A recente Vitória do presidente Javier Milei nas eleições legislativas da Argentina não deve ser interpretada como um endosso completo às suas políticas de governo. Segundo a análise do economista Fabio Giambiagi, pesquisador associado do FGV-IBRE, o país tem recebido um apoio financeiro significativo, superior a US$ 50 bilhões em seis meses, proveniente tanto do FMI quanto dos Estados Unidos, para sustentar seu sistema cambial atual. Tal cenário não indica, necessariamente, um funcionamento macroeconômico saudável.
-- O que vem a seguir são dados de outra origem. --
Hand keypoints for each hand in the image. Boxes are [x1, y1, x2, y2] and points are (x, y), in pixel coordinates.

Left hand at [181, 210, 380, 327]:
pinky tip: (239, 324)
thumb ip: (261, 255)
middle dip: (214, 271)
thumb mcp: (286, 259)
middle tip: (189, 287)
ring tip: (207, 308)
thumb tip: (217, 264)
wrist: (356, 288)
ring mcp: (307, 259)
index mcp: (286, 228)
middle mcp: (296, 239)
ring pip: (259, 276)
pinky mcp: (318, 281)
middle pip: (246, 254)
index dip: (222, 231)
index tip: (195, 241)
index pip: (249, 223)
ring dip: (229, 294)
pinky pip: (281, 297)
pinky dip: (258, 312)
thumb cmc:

Giambiagi, que acompanha atentamente a situação argentina, ressalta que a Vitória de Milei representou uma surpresa, especialmente após sua derrota nas eleições legislativas da província de Buenos Aires em setembro. Contudo, com a perspectiva retrospectiva, é possível observar que o eleitor argentino optou por uma situação complicada em detrimento de um risco de colapso total, especialmente nas eleições legislativas mais recentes.
Milei e a Rejeição ao Kirchnerismo
“Seria importante que Milei, com um gesto de humildade, compreendesse que esta Vitória não configura um endosso pleno”, pondera o analista. Giambiagi sugere que a eleição foi habilmente resolvida pelo governo, capitalizando na rejeição visceral do eleitorado ao kirchnerismo, associado ao caos econômico e à má gestão do ex-presidente Alberto Fernández. A percepção de falta de autoridade presidencial, com Fernández sendo visto como um líder fraco dominado por sua vice, Cristina Kirchner, foi um fator decisivo.
Um dos principais trunfos eleitorais de Milei, além de transmitir uma imagem de líder forte, foi a queda da inflação durante seu mandato. O índice recuou de mais de 200% ao ano sob Alberto Fernández para 32% acumulados nos 12 meses até setembro.
Desafios do Regime Cambial Argentino
No entanto, o regime de câmbio controlado, crucial para o controle inflacionário, tem mostrado sinais de esgotamento. A derrota de Milei na eleição provincial tensionou os mercados, e a inesperada ajuda direta dos Estados Unidos foi fundamental para evitar uma crise mais severa. Giambiagi aponta que, com a recuperação do peso e o ganho de governabilidade pós-eleição, seria o momento ideal para uma transição administrada para um regime de câmbio flutuante. Essa medida poderia evitar uma transição turbulenta, similar à que ocorreu no Brasil em 1999, quando o regime de câmbio fixo implodiu, apesar dos esforços governamentais.
“Considerando o receio natural gerado pelo histórico inflacionário da Argentina, o fato é que, em um contexto de dólar em queda, com apoio dos EUA e a oposição enfraquecida, as condições parecem ideais para a flutuação cambial”, argumenta Giambiagi.
Agenda de Reformas Estruturais
Em relação às reformas estruturais, o economista destaca que as agendas previdenciária, tributária e trabalhista estão em pauta na Argentina. Contudo, ele antecipa que Milei poderá precisar priorizar duas dessas três áreas, devido ao tempo limitado até as eleições presidenciais de 2027.